• What the task asks
Replace every "scientific name" in the records below with "species" and leave everything else unchanged.

• Materials provided

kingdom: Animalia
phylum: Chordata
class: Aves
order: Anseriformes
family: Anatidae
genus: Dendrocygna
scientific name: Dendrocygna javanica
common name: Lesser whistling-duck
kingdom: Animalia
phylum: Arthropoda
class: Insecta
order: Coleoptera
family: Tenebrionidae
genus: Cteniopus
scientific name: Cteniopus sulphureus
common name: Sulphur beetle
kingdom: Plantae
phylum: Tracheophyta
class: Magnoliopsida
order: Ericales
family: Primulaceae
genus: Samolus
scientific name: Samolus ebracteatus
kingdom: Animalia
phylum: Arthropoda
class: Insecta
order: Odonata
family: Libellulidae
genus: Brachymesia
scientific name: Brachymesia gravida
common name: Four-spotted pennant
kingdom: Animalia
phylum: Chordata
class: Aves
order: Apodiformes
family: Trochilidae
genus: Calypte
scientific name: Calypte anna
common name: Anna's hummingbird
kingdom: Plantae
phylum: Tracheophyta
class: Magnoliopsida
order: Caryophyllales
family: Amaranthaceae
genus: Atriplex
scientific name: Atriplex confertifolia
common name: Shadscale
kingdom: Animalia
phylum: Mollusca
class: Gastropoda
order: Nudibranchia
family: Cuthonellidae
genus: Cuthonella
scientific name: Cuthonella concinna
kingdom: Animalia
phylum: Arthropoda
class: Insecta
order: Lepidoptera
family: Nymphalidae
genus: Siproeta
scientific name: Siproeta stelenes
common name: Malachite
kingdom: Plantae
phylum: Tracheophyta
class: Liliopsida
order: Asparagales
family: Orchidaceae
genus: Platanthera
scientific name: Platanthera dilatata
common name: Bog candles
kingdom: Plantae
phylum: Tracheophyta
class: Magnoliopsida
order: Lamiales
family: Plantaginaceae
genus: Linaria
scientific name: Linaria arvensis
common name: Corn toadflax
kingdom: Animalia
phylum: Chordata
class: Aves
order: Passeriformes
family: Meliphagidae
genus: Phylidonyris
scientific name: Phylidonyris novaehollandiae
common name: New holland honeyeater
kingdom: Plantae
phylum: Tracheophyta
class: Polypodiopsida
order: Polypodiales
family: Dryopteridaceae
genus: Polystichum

• Complete response
kingdom: Animalia
phylum: Chordata
class: Aves
order: Anseriformes
family: Anatidae
genus: Dendrocygna
species: Dendrocygna javanica
common name: Lesser whistling-duck
kingdom: Animalia
phylum: Arthropoda
class: Insecta
order: Coleoptera
family: Tenebrionidae
genus: Cteniopus
species: Cteniopus sulphureus
common name: Sulphur beetle
kingdom: Plantae
phylum: Tracheophyta
class: Magnoliopsida
order: Ericales
family: Primulaceae
genus: Samolus
species: Samolus ebracteatus
kingdom: Animalia
phylum: Arthropoda
class: Insecta
order: Odonata
family: Libellulidae
genus: Brachymesia
species: Brachymesia gravida
common name: Four-spotted pennant
kingdom: Animalia
phylum: Chordata
class: Aves
order: Apodiformes
family: Trochilidae
genus: Calypte
species: Calypte anna
common name: Anna's hummingbird
kingdom: Plantae
phylum: Tracheophyta
class: Magnoliopsida
order: Caryophyllales
family: Amaranthaceae
genus: Atriplex
species: Atriplex confertifolia
common name: Shadscale
kingdom: Animalia
phylum: Mollusca
class: Gastropoda
order: Nudibranchia
family: Cuthonellidae
genus: Cuthonella
species: Cuthonella concinna
kingdom: Animalia
phylum: Arthropoda
class: Insecta
order: Lepidoptera
family: Nymphalidae
genus: Siproeta
species: Siproeta stelenes
common name: Malachite
kingdom: Plantae
phylum: Tracheophyta
class: Liliopsida
order: Asparagales
family: Orchidaceae
genus: Platanthera
species: Platanthera dilatata
common name: Bog candles
kingdom: Plantae
phylum: Tracheophyta
class: Magnoliopsida
order: Lamiales
family: Plantaginaceae
genus: Linaria
species: Linaria arvensis
common name: Corn toadflax
kingdom: Animalia
phylum: Chordata
class: Aves
order: Passeriformes
family: Meliphagidae
genus: Phylidonyris
species: Phylidonyris novaehollandiae
common name: New holland honeyeater
kingdom: Plantae
phylum: Tracheophyta
class: Polypodiopsida
order: Polypodiales
family: Dryopteridaceae
genus: Polystichum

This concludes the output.